Che Jim Carrey fosse a suo agio con gli animali non è una novità, basterebbe il dittico di Ace Ventura a ricordarcelo, ma il fatto che l’attore canadese abbia scelto di ritornare sul grande schermo con un film monopolizzato dalla presenza dei simpatici uccelli acquatici la dice lunga su una predilezione prima di tutto artistica e poi forse anche sentimentale. Se è vero infatti che il successo di critica gli deriva da film impegnati e d’autore come quelli interpretati per conto di Peter Weir e Milos Forman, è altrettanto evidente che la verve surreale ed escatologica di questo attore trovi materia per i propri denti quando viene impegnata da soggetti e situazioni al di fuori della convenzione e possibilmente del normale linguaggio del corpo. Un concentrato di sberleffo e di nevrosi pronta a deflagrare quando meno te lo aspetti e soprattutto nelle condizioni più impensate, come quelle che accadono al Signor Popper, manager di successo che ha sacrificato la famiglia alla carriera, quando riceve dal defunto genitore una squadra di Pinguini destinata a sparigliare con effetti esilaranti gli equilibri di una vita apparentemente felice.
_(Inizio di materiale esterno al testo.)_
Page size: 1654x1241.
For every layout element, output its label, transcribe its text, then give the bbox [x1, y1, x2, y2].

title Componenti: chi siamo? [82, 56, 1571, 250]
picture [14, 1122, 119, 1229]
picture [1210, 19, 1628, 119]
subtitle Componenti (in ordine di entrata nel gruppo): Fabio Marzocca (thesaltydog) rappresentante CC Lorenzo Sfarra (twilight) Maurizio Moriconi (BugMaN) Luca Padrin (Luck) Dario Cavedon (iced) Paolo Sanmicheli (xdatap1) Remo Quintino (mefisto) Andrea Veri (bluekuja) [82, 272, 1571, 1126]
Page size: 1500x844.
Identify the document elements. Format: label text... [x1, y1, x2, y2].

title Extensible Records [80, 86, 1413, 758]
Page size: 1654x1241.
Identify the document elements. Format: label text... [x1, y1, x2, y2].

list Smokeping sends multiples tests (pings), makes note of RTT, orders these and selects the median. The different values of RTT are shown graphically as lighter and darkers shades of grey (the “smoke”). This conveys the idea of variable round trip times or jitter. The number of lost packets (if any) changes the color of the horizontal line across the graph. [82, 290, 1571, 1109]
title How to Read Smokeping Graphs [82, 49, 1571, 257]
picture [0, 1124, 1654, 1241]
Pur in presenza di una storia edificante, costruita su valori familiari mai messi in discussione anche quando la storia autorizzerebbe a farlo (il padre assente è la causa del disagio psicologico del protagonista) e nella mancanza di originalità di un plot costruito secondo un procedimento che mira a ribaltare le posizioni di partenza, il carattere anaffettivo di Popper e l’atteggiamento ostile dello stesso nei confronti dei coprotagonisti del film, i Pinguini di Mr Popper riserva il piacere di vedere all’opera un attore che non smette di divertirsi e di divertire. La pellicola in questo senso gli offre su un piatto d’argento l’occasione per applicare la sua comicità surreale quando l’elemento umano viene sostituito da quello animale ( la famiglia dei Pinguini costituirà una sorta di apprendistato per riconquistare quella anagrafica) e Carrey si trova ad organizzare la propria esistenza in funzione dei sorprendenti visitatori: dall’appartamento adattato per la circostanza alle temperatura polare alle riunioni lavorative sconvolte dall’irruzione degli uccelli, tutto sembra volgere ad una normalità che è invece eccezionale. Ed in questa baraonda fantasmagorica ma rassicurante l’attore lascia anche intravedere un pizzico di velata malinconia, quasi di irriverenza contenuta, che se da un lato si addice ad uno spettacolo per famiglie ( basti pensare che gli escremeti dei Pinguini sono resi con un bianco virginale) dall’altra potrebbe essere l’indice di una maturità soffertamene raggiunta.
Uscito negli Stati Uniti con un successo al di sotto delle aspettative I pinguini di Mr Popper si affaccia nel nostro continente con le incognite di un film che deve ancora esprimere le proprie potenzialità. Staremo e vedere.